- TEXT SEGMENT
*-*-*

That's the design.  It's saying that before EPILOG, anything goes.
Whatever the Old Code produces is OK.  At EPILOG() time, the surviving z is
then put into efficient nonrecursive form, after the stack has been taken
care of.

Examples:

J sentence:   a (; <@(+/)"1) b

<@(+/)"1 will run on b to produce its result, in semirecursive form.
EPILOG will turn this into the nonrecursive result, call it c.

a starts out nonrecursive (if it is an indirect type), because it is the
result of some earlier EPILOG.

a ; c   will join the two nonrecursive values into a semirecursive result.
But traversing that result during EPILOG will be fast, because the
traversal may stop after one level of recursion.

J sentence: ({. a) ; 2 {:: b

(2 {:: b) selects the subtree of b (and presumably increments its use
count, but that's in the Old Code and we don't have to worry about it).
This subtree will most likely be nonrecursive. Depending on the type of a,
the result of ({. a) is either a new semirecursive block or the address of
the nonrecursive subtree of a.  These are joined by ; into a semirecursive
result, which again can be traversed quickly.  The key point is that no
block on the stack can ever appear inside a nonrecursive block and thus
cannot cause trouble when the stack is freed.

*-*-*

- DATA SHOWN
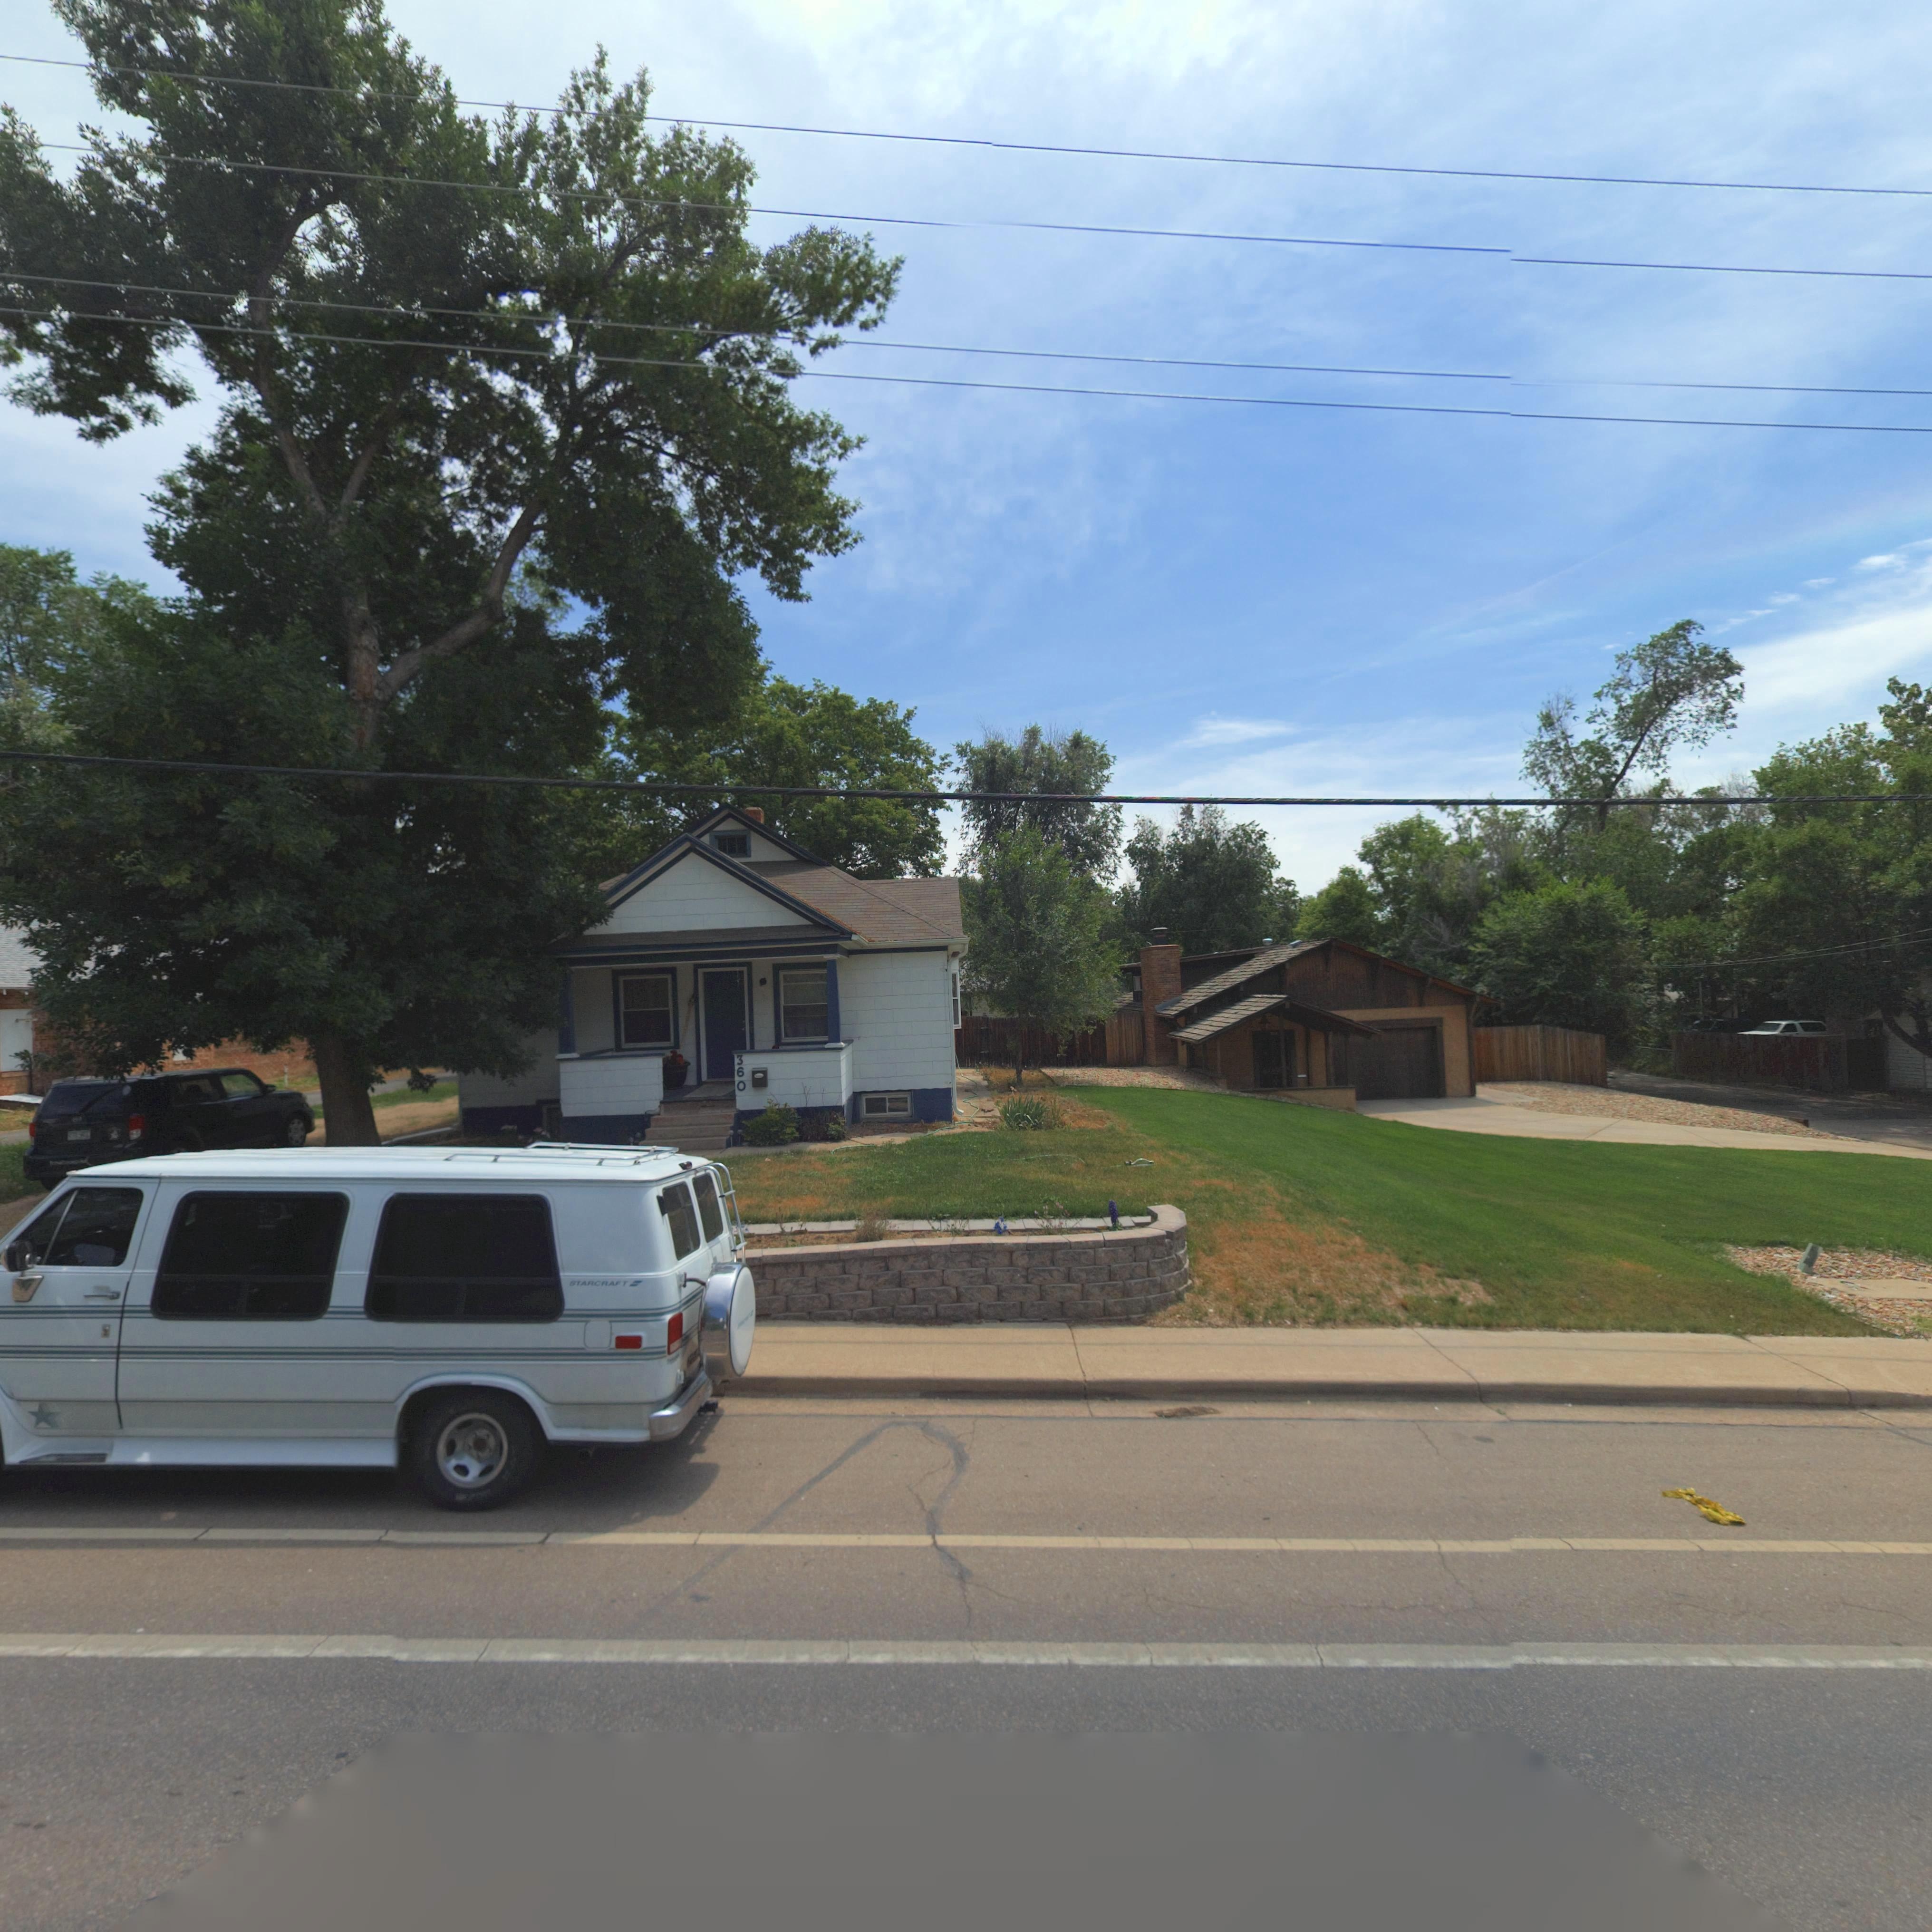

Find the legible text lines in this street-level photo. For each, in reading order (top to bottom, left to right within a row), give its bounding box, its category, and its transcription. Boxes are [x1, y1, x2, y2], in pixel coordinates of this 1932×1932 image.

*-*-*

- TASK SET
• 1. Duplicate the EPILOG text from "a starts out" up to and including "a semirecursive result.".
• 2. In the EPILOG text, why does a start out nonrecursive?
The data above are separate material, apart from the EPILOG text.

- ANSWERS FOR THIS EXERCISE
• 1.
a starts out nonrecursive (if it is an indirect type), because it is the
result of some earlier EPILOG.

a ; c   will join the two nonrecursive values into a semirecursive result.

• 2. It is the result of some earlier EPILOG.